In [17]:
import pandas as pd
import re
from nltk.corpus import stopwords
from nltk.stem import WordNetLemmatizer
from sklearn.feature_extraction.text import TfidfVectorizer
from sklearn.metrics.pairwise import cosine_similarity
import nltk

In [18]:
# Replace 'path_to_file' with the actual path to your file
file_path = r'C:\Users\Administrator\Desktop\Final Dataset 2.csv'

In [19]:

# Define a function to normalize text
def normalize_text(text):
    if isinstance(text, str):
        # Lowercase the text
        text = text.lower()
        # Remove special characters
        text = re.sub(r'[^a-zA-Z0-9\s]', '', text)
    return text

# Define a function to tokenize text
def tokenize_text(text):
    if isinstance(text, str):
        # Split the text into words/tokens
        tokens = text.split()
        return tokens
    return text

# Define a function to remove stop words
def remove_stop_words(tokens):
    if isinstance(tokens, list):
        filtered_tokens = [word for word in tokens if word not in stop_words]
        return filtered_tokens
    return tokens

# Define a function to lemmatize tokens
def lemmatize_tokens(tokens):
    if isinstance(tokens, list):
        lemmatized_tokens = [lemmatizer.lemmatize(word) for word in tokens]
        return lemmatized_tokens
    return tokens

# Combine the specified columns into a single text column
def combine_columns(row):
    combined_text = ' '.join([str(row[col]) for col in columns_to_normalize if isinstance(row[col], str)])
    return combined_text

# Function to recommend similar TV shows based on input title
def recommend_tv_shows(title, cosine_sim_matrix, df, top_n=5):
    # Find the index of the TV show title
    idx = df[df['Title'].str.lower() == title.lower()].index
    if len(idx) == 0:
        return "TV show not found in the dataset. Please try another title."

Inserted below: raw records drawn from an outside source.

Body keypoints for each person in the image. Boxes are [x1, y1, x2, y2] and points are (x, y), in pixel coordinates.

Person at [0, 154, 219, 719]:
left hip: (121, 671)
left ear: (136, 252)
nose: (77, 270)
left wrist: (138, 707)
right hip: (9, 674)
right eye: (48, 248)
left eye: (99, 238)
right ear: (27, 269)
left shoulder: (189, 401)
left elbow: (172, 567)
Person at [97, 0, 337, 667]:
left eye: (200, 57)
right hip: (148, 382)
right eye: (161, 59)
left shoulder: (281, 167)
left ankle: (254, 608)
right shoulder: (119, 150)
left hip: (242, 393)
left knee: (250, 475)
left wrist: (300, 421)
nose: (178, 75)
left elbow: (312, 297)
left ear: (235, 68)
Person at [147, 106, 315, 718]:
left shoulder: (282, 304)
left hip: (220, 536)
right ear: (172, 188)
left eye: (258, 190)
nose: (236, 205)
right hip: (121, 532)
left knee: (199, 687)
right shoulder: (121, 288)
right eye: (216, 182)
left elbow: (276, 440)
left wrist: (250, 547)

    # Get the cosine similarity scores for the given TV show
    sim_scores = list(enumerate(cosine_sim_matrix[idx][0]))

    # Sort the TV shows based on similarity scores
    sim_scores = sorted(sim_scores, key=lambda x: x[1], reverse=True)

    # Get the scores of the top similar TV shows
    sim_scores = sim_scores[1:top_n+1]  # Exclude the first (itself) and take top_n

    # Get the indices of the similar TV shows
    show_indices = [i[0] for i in sim_scores]

    # Return the top similar TV shows
    return df['Title'].iloc[show_indices]



# Read the CSV file into a DataFrame with a specified encoding
df = pd.read_csv(file_path, encoding='latin1')

# Normalize text in relevant columns
columns_to_normalize = ['Title', 'Type', 'Premiere', 'Genre', 'Language', 'Origin', 'Director', 'Cast', 'Description']
for column in columns_to_normalize:
    df[column] = df[column].apply(normalize_text)

# Apply text normalization to all columns
df = df.applymap(normalize_text)

# Apply tokenization to the 'Description' column
df['Description'] = df['Description'].apply(tokenize_text)

# Download the stop words list
nltk.download('stopwords')
stop_words = set(stopwords.words('english'))

# Apply stop word removal to the 'Description' column
df['Description'] = df['Description'].apply(remove_stop_words)

# Define a lemmatizer
nltk.download('wordnet')
lemmatizer = WordNetLemmatizer()

# Apply lemmatization to the 'Description' column
df['Description'] = df['Description'].apply(lemmatize_tokens)

# Combine columns into a single text column
df['Combined_Text'] = df.apply(combine_columns, axis=1)

# Perform TF-IDF on the combined text column
vectorizer = TfidfVectorizer(stop_words='english')
tfidf_matrix = vectorizer.fit_transform(df['Combined_Text'])

# Convert the TF-IDF matrix to a DataFrame for better readability
tfidf_df = pd.DataFrame(tfidf_matrix.toarray(), columns=vectorizer.get_feature_names_out())

# Calculate cosine similarity
cosine_sim = cosine_similarity(tfidf_matrix, tfidf_matrix)

# Convert the cosine similarity matrix to a DataFrame for better readability
cosine_sim_df = pd.DataFrame(cosine_sim, index=df['Title'], columns=df['Title'])


  df = df.applymap(normalize_text)
[nltk_data] Downloading package stopwords to
[nltk_data]     C:\Users\Administrator\AppData\Roaming\nltk_data...
[nltk_data]   Package stopwords is already up-to-date!
[nltk_data] Downloading package wordnet to
[nltk_data]     C:\Users\Administrator\AppData\Roaming\nltk_data...
[nltk_data]   Package wordnet is already up-to-date!


In [20]:


# Example usage:
input_title = input("Your Input TV Show Title Here")
recommendations = recommend_tv_shows(input_title, cosine_sim, df)
print(f"\nTop Recommendations for '{input_title}':")
print(recommendations)



Your Input TV Show Title HereBreaking BAd

Top Recommendations for 'Breaking BAd':
26          new amsterdam
5                     you
10           kaleidoscope
31    the good bad mother
39          the snow girl
Name: Title, dtype: object


In [17]:

import pickle

new_df = pd.read_csv(file_path, encoding='latin1')

# Serialize and save the DataFrame using pickle
pickle.dump(new_df.to_dict, open('movies_new.pkl', 'wb'))

# Save the cosine similarity matrix using pickle
pickle.dump(cosine_sim_df, open('similarity_new.pk1', 'wb'))

import os
print(os.getcwd())

C:\Users\Administrator\Desktop